**Supplied material**
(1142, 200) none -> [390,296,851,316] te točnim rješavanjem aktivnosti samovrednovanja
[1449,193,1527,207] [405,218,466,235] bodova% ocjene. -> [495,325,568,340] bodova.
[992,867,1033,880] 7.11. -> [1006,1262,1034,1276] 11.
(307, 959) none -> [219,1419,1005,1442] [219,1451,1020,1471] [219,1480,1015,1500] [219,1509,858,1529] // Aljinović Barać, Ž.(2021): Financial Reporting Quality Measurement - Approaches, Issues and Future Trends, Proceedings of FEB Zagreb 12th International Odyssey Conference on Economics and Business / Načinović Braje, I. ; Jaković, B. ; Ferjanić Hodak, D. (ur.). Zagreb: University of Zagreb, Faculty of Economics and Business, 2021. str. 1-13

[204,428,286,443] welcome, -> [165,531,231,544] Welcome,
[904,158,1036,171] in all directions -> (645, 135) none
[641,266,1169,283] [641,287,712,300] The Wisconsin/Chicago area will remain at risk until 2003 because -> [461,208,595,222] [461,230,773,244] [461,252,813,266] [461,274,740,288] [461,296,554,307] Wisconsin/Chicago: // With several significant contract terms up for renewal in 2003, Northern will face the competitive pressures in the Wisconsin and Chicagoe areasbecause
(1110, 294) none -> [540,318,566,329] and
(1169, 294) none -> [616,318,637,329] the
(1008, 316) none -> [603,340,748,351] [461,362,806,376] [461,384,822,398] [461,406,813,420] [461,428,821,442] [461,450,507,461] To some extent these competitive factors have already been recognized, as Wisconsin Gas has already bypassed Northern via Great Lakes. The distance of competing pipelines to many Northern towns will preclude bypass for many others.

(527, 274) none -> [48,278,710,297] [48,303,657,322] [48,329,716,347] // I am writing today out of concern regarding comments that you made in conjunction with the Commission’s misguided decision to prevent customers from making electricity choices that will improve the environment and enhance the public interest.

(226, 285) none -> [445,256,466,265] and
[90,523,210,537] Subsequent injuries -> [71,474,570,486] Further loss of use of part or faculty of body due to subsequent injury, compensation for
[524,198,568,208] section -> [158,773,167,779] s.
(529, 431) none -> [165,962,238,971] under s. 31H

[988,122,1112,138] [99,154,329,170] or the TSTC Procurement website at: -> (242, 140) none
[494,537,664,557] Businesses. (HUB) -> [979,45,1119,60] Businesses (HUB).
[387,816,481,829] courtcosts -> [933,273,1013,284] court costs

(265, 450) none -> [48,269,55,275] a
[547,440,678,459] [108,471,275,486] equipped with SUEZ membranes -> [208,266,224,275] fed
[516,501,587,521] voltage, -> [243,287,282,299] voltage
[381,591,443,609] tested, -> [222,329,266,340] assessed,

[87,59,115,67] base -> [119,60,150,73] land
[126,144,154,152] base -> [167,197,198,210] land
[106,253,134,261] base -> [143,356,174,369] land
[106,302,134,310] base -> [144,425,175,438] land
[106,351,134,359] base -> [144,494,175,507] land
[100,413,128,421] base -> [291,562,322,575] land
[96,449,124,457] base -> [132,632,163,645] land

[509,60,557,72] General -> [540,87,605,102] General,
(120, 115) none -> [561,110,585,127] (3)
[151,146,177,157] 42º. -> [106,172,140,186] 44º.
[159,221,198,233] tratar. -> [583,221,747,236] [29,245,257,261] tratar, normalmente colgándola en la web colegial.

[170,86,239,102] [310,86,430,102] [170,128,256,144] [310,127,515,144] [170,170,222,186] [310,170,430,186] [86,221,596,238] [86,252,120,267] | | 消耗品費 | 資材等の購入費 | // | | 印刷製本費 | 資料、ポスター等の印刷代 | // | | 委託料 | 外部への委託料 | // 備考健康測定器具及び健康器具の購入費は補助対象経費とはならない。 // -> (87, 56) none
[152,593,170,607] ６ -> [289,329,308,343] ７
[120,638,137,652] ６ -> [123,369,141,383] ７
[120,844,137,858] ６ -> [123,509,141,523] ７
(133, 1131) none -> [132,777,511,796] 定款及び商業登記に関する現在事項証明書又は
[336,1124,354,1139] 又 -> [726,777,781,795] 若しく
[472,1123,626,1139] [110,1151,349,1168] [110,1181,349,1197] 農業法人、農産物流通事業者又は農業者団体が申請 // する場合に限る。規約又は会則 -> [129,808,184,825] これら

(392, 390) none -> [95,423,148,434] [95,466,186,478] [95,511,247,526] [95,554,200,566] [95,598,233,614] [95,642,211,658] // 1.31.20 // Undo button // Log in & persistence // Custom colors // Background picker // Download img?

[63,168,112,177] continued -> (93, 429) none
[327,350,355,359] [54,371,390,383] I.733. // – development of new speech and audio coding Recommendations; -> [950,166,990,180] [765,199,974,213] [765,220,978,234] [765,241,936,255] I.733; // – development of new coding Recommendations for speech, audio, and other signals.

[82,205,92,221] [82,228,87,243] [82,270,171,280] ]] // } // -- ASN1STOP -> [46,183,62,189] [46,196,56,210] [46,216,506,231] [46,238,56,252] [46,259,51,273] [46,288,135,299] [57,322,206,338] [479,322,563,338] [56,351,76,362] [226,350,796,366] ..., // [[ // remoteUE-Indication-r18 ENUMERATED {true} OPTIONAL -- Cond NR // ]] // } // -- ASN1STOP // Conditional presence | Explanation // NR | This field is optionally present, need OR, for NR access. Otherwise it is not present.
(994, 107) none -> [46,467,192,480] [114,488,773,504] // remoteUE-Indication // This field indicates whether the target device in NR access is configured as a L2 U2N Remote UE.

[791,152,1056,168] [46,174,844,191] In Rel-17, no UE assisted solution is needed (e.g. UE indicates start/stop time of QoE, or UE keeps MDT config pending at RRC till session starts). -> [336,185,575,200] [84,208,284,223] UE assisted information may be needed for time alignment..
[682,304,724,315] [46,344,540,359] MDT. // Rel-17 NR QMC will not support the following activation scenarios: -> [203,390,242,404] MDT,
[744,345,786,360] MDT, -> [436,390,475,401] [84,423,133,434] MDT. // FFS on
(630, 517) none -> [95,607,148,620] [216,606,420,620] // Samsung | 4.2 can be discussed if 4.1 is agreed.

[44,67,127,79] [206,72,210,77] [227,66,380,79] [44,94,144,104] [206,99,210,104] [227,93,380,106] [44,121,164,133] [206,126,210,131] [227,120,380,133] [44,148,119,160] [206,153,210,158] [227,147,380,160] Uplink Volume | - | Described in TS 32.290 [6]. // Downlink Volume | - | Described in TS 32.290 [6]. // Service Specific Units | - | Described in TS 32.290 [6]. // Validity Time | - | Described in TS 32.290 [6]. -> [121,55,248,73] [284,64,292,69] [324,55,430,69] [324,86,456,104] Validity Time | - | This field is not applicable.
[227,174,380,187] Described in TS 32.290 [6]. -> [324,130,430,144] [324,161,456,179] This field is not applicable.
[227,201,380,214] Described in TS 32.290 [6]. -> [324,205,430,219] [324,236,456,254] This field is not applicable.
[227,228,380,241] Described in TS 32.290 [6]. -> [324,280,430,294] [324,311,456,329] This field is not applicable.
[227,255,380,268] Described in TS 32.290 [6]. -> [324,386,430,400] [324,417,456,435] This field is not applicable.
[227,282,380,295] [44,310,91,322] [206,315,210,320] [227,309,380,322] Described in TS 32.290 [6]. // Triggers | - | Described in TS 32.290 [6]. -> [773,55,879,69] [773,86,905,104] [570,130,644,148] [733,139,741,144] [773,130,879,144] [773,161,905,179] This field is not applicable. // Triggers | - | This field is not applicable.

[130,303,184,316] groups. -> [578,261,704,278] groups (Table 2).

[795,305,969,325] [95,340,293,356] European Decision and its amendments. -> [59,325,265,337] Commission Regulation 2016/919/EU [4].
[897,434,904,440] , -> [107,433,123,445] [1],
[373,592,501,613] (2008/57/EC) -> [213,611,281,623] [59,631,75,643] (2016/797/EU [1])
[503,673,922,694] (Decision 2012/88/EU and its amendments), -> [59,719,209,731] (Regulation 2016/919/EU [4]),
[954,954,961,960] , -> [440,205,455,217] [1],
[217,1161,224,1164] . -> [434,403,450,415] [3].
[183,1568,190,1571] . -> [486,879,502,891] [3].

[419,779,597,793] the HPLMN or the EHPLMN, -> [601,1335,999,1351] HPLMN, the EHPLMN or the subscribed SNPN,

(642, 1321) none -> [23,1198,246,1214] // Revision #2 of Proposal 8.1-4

**Task statement**
Of all the entries above, output exactly the lines between the one holding "(994, 107) none" and the one holding "[897,434,904,440] , ->", inclusive.

**Completed exercise**
(994, 107) none -> [46,467,192,480] [114,488,773,504] // remoteUE-Indication // This field indicates whether the target device in NR access is configured as a L2 U2N Remote UE.

[791,152,1056,168] [46,174,844,191] In Rel-17, no UE assisted solution is needed (e.g. UE indicates start/stop time of QoE, or UE keeps MDT config pending at RRC till session starts). -> [336,185,575,200] [84,208,284,223] UE assisted information may be needed for time alignment..
[682,304,724,315] [46,344,540,359] MDT. // Rel-17 NR QMC will not support the following activation scenarios: -> [203,390,242,404] MDT,
[744,345,786,360] MDT, -> [436,390,475,401] [84,423,133,434] MDT. // FFS on
(630, 517) none -> [95,607,148,620] [216,606,420,620] // Samsung | 4.2 can be discussed if 4.1 is agreed.

[44,67,127,79] [206,72,210,77] [227,66,380,79] [44,94,144,104] [206,99,210,104] [227,93,380,106] [44,121,164,133] [206,126,210,131] [227,120,380,133] [44,148,119,160] [206,153,210,158] [227,147,380,160] Uplink Volume | - | Described in TS 32.290 [6]. // Downlink Volume | - | Described in TS 32.290 [6]. // Service Specific Units | - | Described in TS 32.290 [6]. // Validity Time | - | Described in TS 32.290 [6]. -> [121,55,248,73] [284,64,292,69] [324,55,430,69] [324,86,456,104] Validity Time | - | This field is not applicable.
[227,174,380,187] Described in TS 32.290 [6]. -> [324,130,430,144] [324,161,456,179] This field is not applicable.
[227,201,380,214] Described in TS 32.290 [6]. -> [324,205,430,219] [324,236,456,254] This field is not applicable.
[227,228,380,241] Described in TS 32.290 [6]. -> [324,280,430,294] [324,311,456,329] This field is not applicable.
[227,255,380,268] Described in TS 32.290 [6]. -> [324,386,430,400] [324,417,456,435] This field is not applicable.
[227,282,380,295] [44,310,91,322] [206,315,210,320] [227,309,380,322] Described in TS 32.290 [6]. // Triggers | - | Described in TS 32.290 [6]. -> [773,55,879,69] [773,86,905,104] [570,130,644,148] [733,139,741,144] [773,130,879,144] [773,161,905,179] This field is not applicable. // Triggers | - | This field is not applicable.

[130,303,184,316] groups. -> [578,261,704,278] groups (Table 2).

[795,305,969,325] [95,340,293,356] European Decision and its amendments. -> [59,325,265,337] Commission Regulation 2016/919/EU [4].
[897,434,904,440] , -> [107,433,123,445] [1],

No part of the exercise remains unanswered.